Tiziano Barberi (PhD, senior scientist in the laboratory of Stem Cell and Tumor Biology at Memorial Sloan-Kettering Cancer Center, New York)
Session: Science, Technology and Economy
Round table: Open Access to Science
Impact of open access in biomedical research

Open access to science comes from one of the initiatives of the Open Society Institute (OSI). It started in 2001, after a meeting held in Budapest, where a group of leading proponents signed an agreement called the Budapest Open Access Initiative (BOAI). The BOAI settled for the free access to scientific and scholarly journals literature through the public Internet. Several meetings followed the one in Budapest and in 2003 after a meeting held in Bethesda, Maryland, a group of leading scientists and publishers agreed to start open access publications of the latest research in biomedical sciences.

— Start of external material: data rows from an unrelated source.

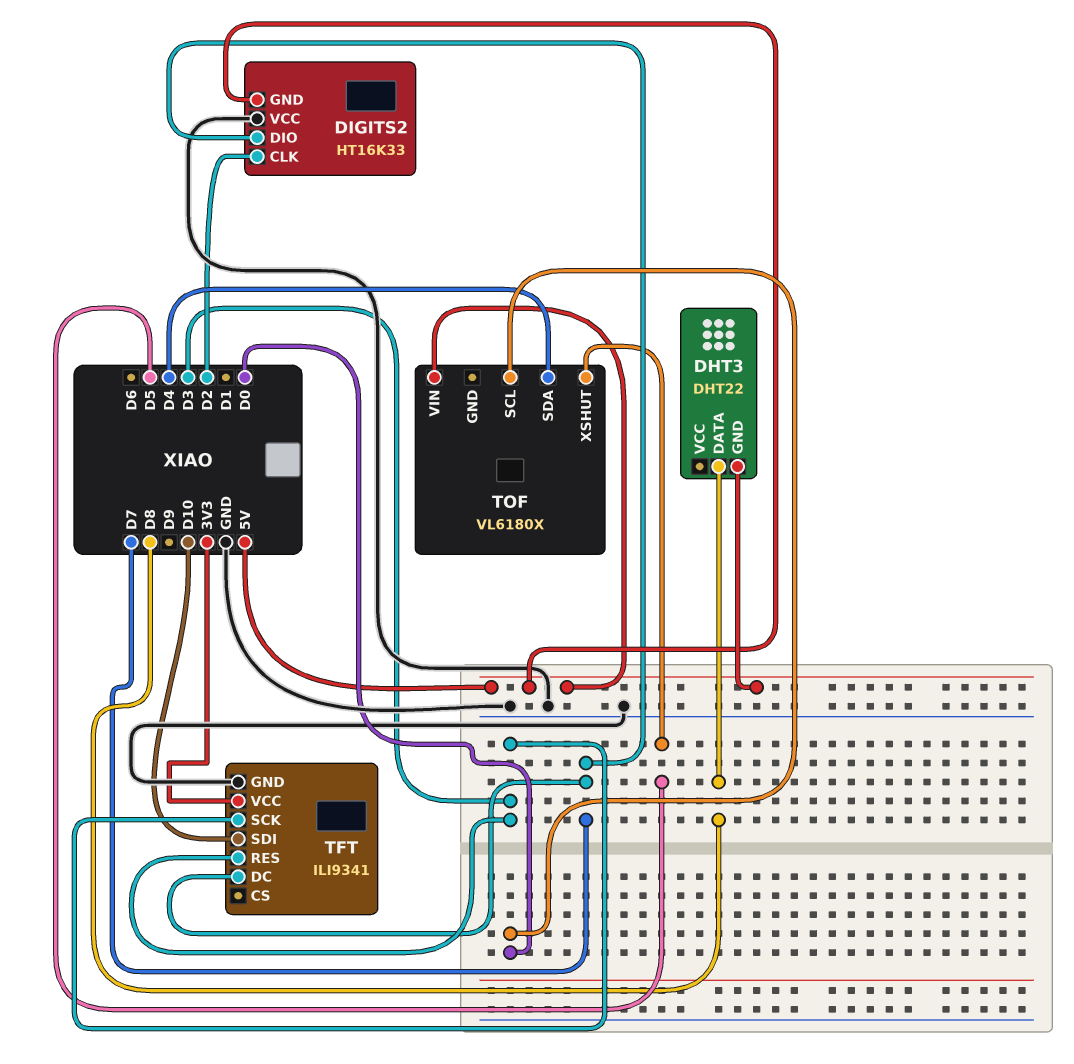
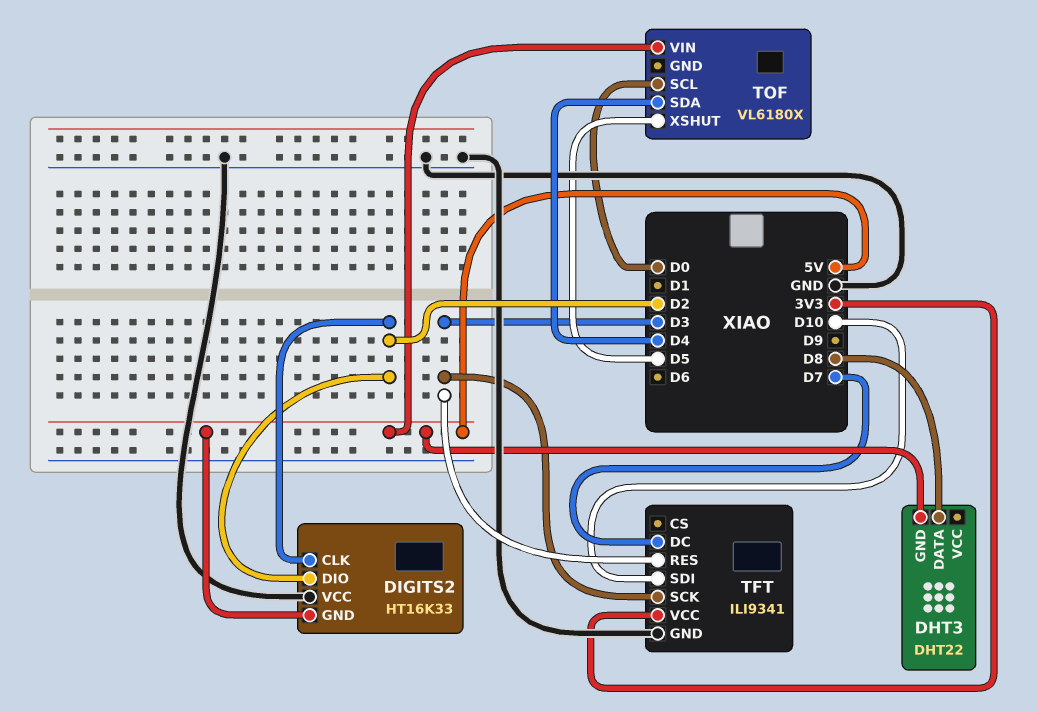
DIGITS2 pin DIO: D7 -> D2

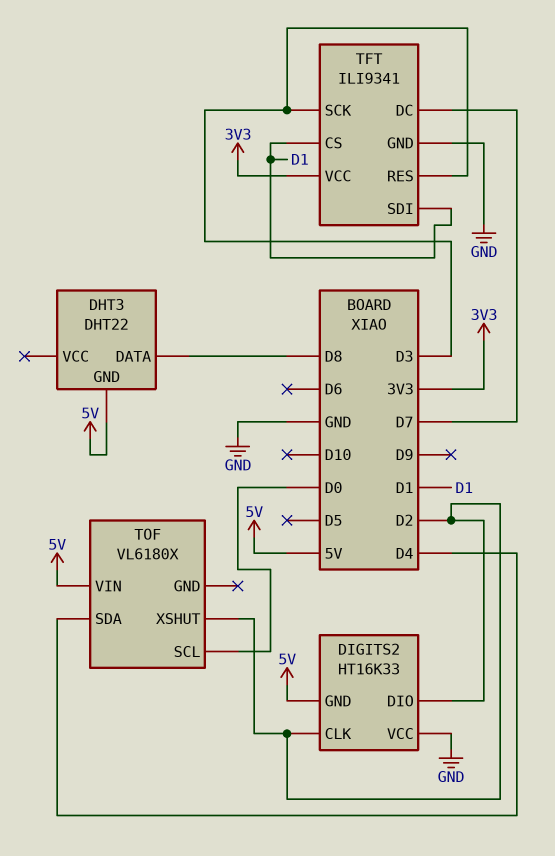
TFT pin CS: none -> D1
TFT pin SDI: D10 -> D1
TOF pin XSHUT: D5 -> D2

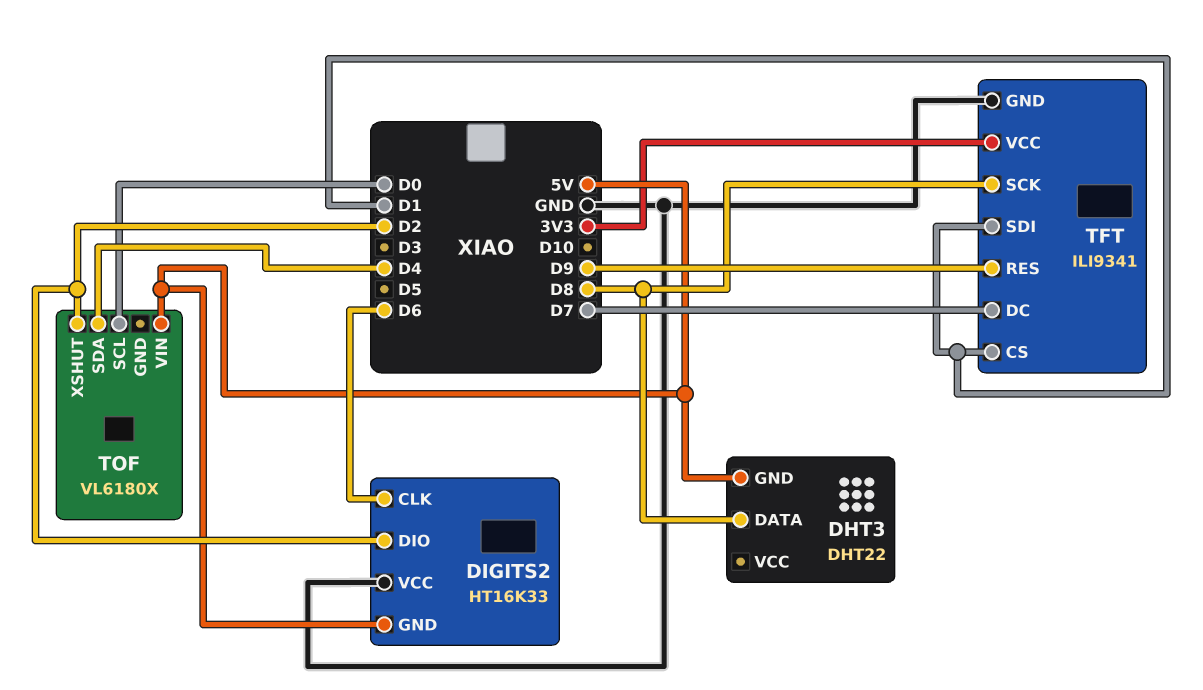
DIGITS2 pin CLK: D2 -> D6
TFT pin RES: D3 -> D9
TFT pin SCK: D3 -> D8

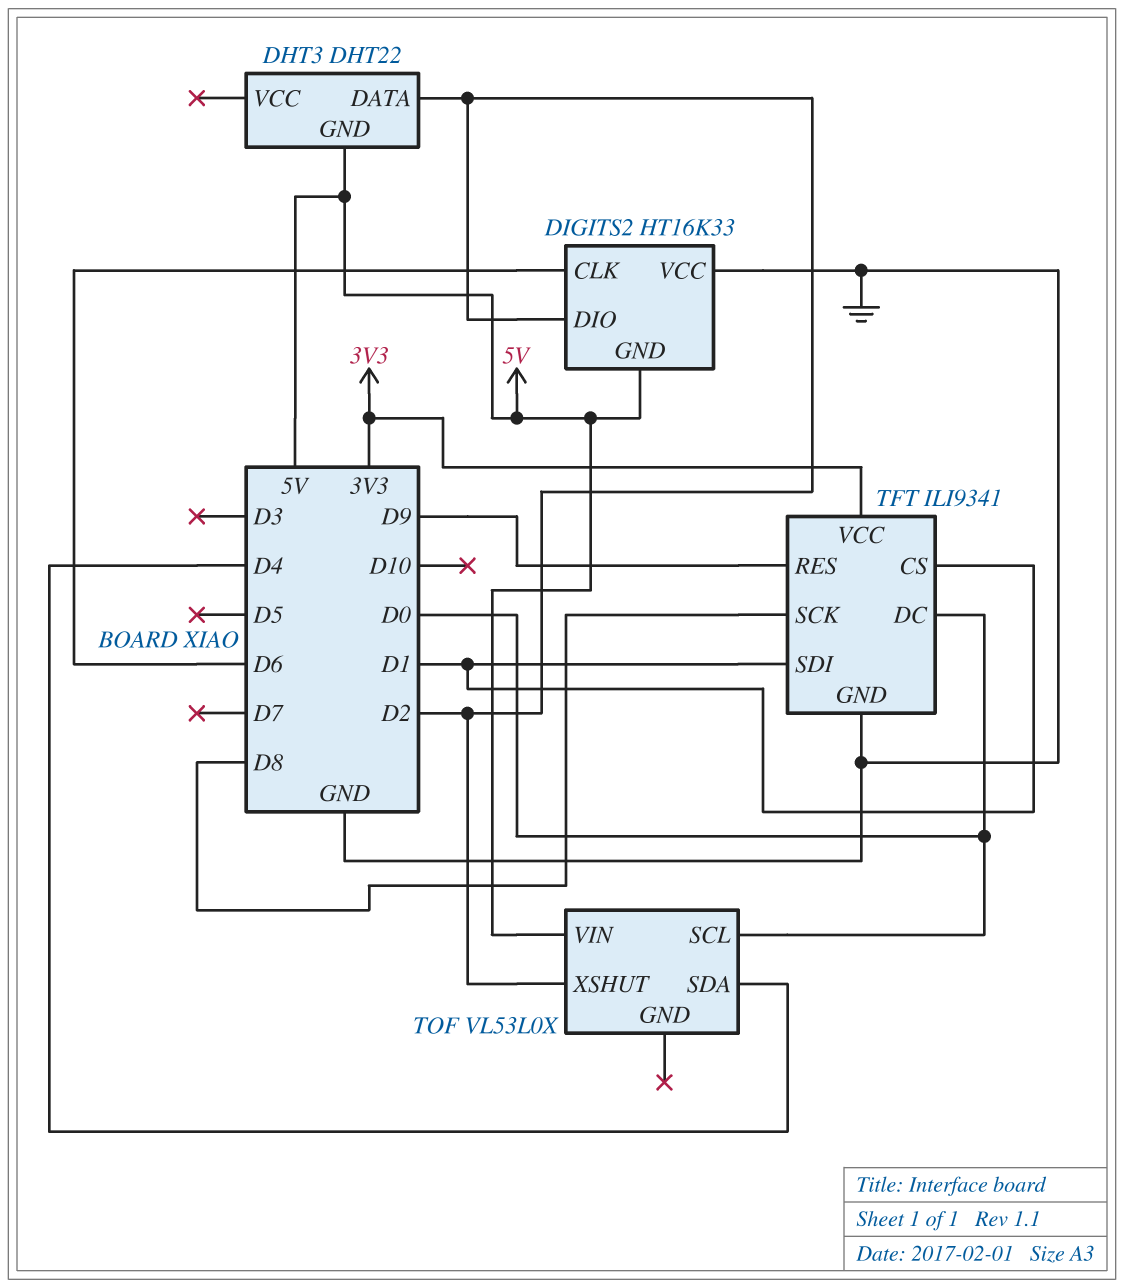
DHT3 pin DATA: D8 -> D2
TFT pin DC: D7 -> D0
TOF: VL6180X -> VL53L0X

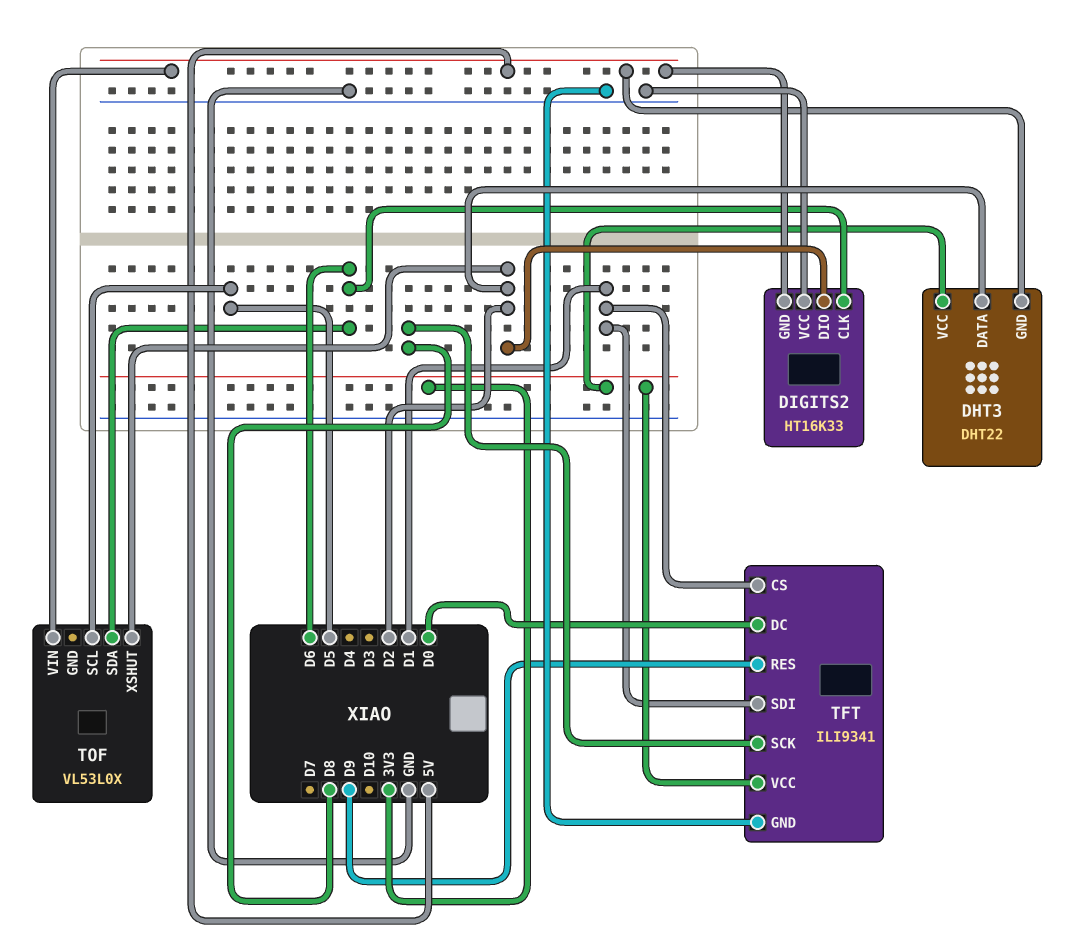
DHT3 pin VCC: none -> 3V3
TOF pin SCL: D0 -> D5
TOF pin SDA: D4 -> D6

The Public Library of Science (PLoS) and BiomednetCentral (BMC) are currently leading this type of initiative publishing several peer reviewed journals in different fields of biology and medicine. Recently, the official journal of the American Society for Clinical Investigations (JCI) also became an open access journal. This new trend aims at allowing a fast, unlimited and cost-free access to high impact peer-reviewed research. Although in the biomedical research field, the latest research and technology outcomes are made public, this initiative will cut the access cost to the leading journals favoring, especially in the developing countries, competition, exchange of ideas and will stimulate the growth of research. The impact of this initiative in the global research community is indeed positive, however for the general public, the free access to science will not enhance the perception and understanding of specialized research. Intermediary specialized press could translate the scientific language into an idiom understandable to lay persons, without distorting the original scientific data.